Show that $M = \langle r,s \mid r^m = e, s^n = e, srs^{-1} = r^j \rangle$, where $j$ is a natural number satisfying $\operatorname{gcd}(j,m) = 1$ and $j^n \equiv 1 \pmod{m}$, has $mn$ elements.
I'm not sure how to start to show this rigorously, but I do have some ideas. If we can show that every element can be written in the form $r^as^b$ then clearly we would have $m$ choices for $a$ and $n$ choices for $b$, and hence by multiplying there would be $mn$ elements. But I'm not sure how to show that every product can be written in this form. I thought that maybe looking at the dihedral group and doing something analogous would help me, but all of the proofs that the dihedral group has $2n$ elements that I've seen use geometrical reasoning, which I don't seem to be able to do here.
You should be able to prove that any string of $r$'s and $s$'s can be reduced to some $r^{a}s^{b}$ where $0\leqslant a <m$ and $0\leqslant b <n$. As in the comments, you just need to push each of the $s$'s to the right using the relation $sr=r^{j}s$.
The group is therefore of order at most $mn$. It cannot be smaller, because there is an example of a group of order $mn$ satisfying these relations.
Here is such a group of $n\times n$ matrices over $\mathbb{C}$. This construction is just a generalisation of the usual dihedral group, which is the case $n=2$.
Let $\omega=e^{2\pi i/m}$ be a primitive $m$-th root of unity.

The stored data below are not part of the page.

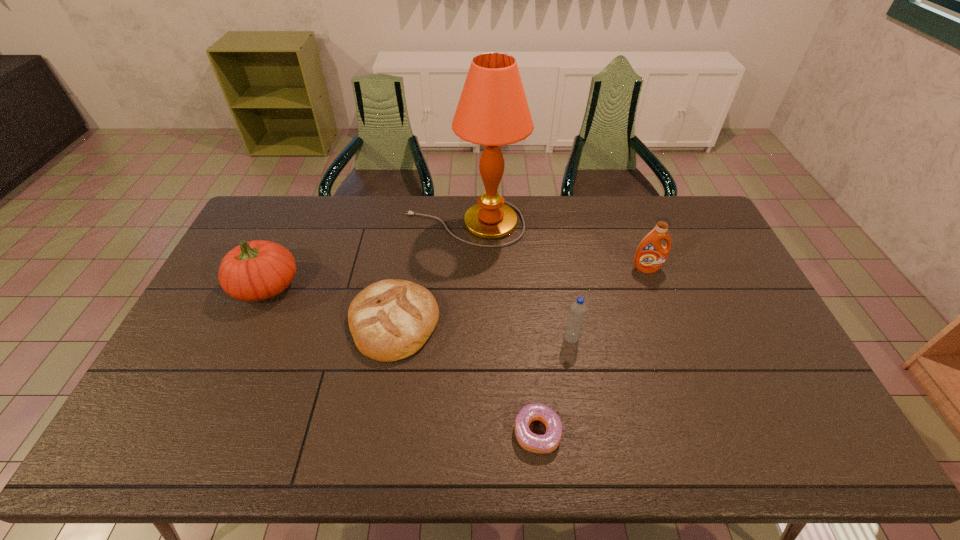
The height and width of the screenshot is (540, 960). In order to click on the farthest object in this screenshot , I will do `click(493, 111)`.

Where is `lamp`? lamp is located at coordinates tap(493, 111).

At what (x,y) coordinates should I click in order to perform the action: click on the rightmost object. Please return your answer as a coordinate pair (x, y). Image resolution: width=960 pixels, height=540 pixels. Looking at the image, I should click on [650, 256].

Find the location of a particular element. The width and height of the screenshot is (960, 540). pumpkin is located at coordinates (257, 270).

At what (x,y) coordinates should I click in order to perform the action: click on the fifth object from left to right. Please return your answer as a coordinate pair (x, y). The width and height of the screenshot is (960, 540). Looking at the image, I should click on (578, 309).

Where is `bread`? bread is located at coordinates (390, 320).

Locate an element on the screen. the nearest object is located at coordinates (547, 443).

The image size is (960, 540). I want to click on the shortest object, so click(x=547, y=443).

Where is `vacant space located 0.150m on the front of the farthest object`? The width and height of the screenshot is (960, 540). vacant space located 0.150m on the front of the farthest object is located at coordinates click(x=463, y=280).

This screenshot has height=540, width=960. In order to click on vacant region located on the front-facing side of the rightmost object in this screenshot , I will do `click(659, 300)`.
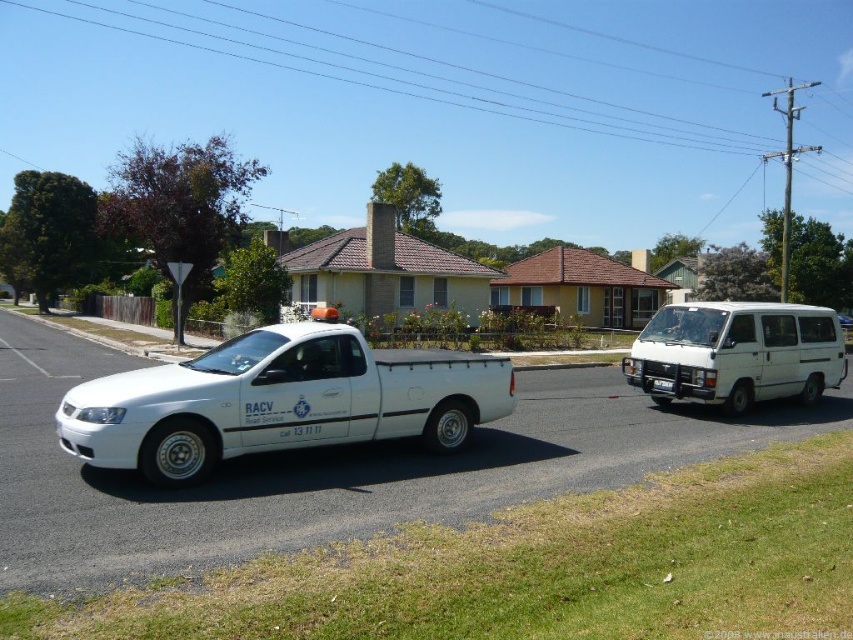
Question: Which point is farther to the camera?

Choices:
 (A) white matte pickup truck at center
 (B) white matte van at right

Answer: (B)

Question: Can you confirm if white matte pickup truck at center is positioned above white matte van at right?

Choices:
 (A) yes
 (B) no

Answer: (B)

Question: Where is white matte pickup truck at center located in relation to white matte van at right in the image?

Choices:
 (A) left
 (B) right

Answer: (A)

Question: Which point is closer to the camera taking this photo?

Choices:
 (A) (631, 346)
 (B) (474, 353)

Answer: (B)

Question: Is white matte pickup truck at center to the right of white matte van at right from the viewer's perspective?

Choices:
 (A) no
 (B) yes

Answer: (A)

Question: Which of the following is the closest to the observer?

Choices:
 (A) white matte van at right
 (B) white matte pickup truck at center

Answer: (B)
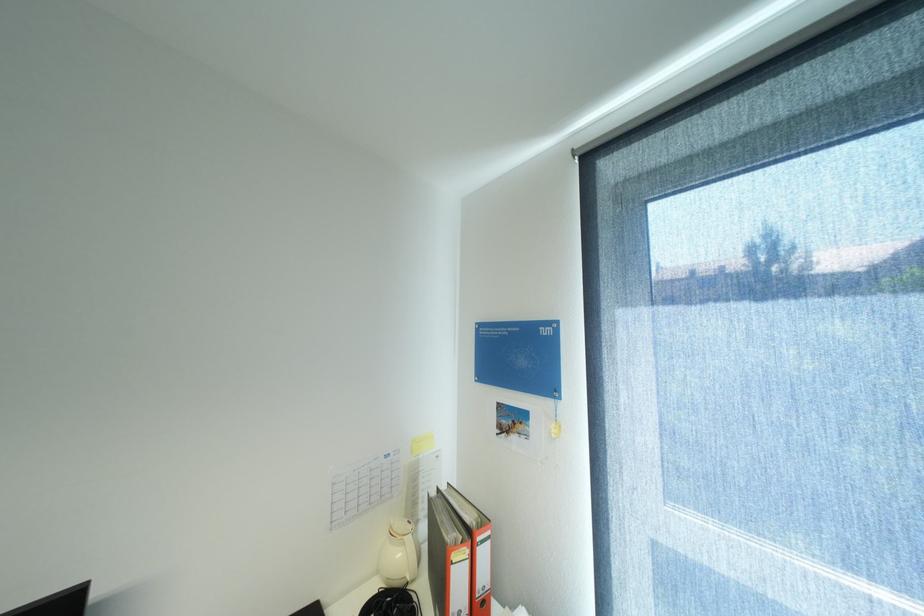
What do you see at coordinates (481, 607) in the screenshot? I see `the binder finger hole` at bounding box center [481, 607].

Let $R,S$ be the $n\times n$ matrices
$$ R:=\begin{bmatrix} \omega & 0 & 0 & \dots & 0\\ 0 &\omega^{j} &0 & \dots & 0\\ 0 & 0 &\omega^{j^2} & \dots & 0\\ \vdots & \vdots &\vdots & \ddots &\vdots\\ 0&0&0&\dots&\omega^{j^{n-1}} \end{bmatrix}, \text{ and } S:=\begin{bmatrix} 0 & 1 & 0 & \dots &0\\ 0 & 0 & 1& \dots &0\\ 0 & 0 & 0 & \dots &0\\ \vdots & \vdots & \vdots \\ 0 & 0 & 0 & \dots &1\\ 1 & 0 & 0 & \dots &0\\ \end{bmatrix}. $$ It is straightforward to check that $R$ and $S$ satisfy the three laws in the presentation. It is (fairly) straightforward the check that the $R^a S^b$ with $0\leqslant a <m$ and $0\leqslant b <n$ are distinct, so that the order of the group $\langle R, S\rangle$ is indeed $mn$.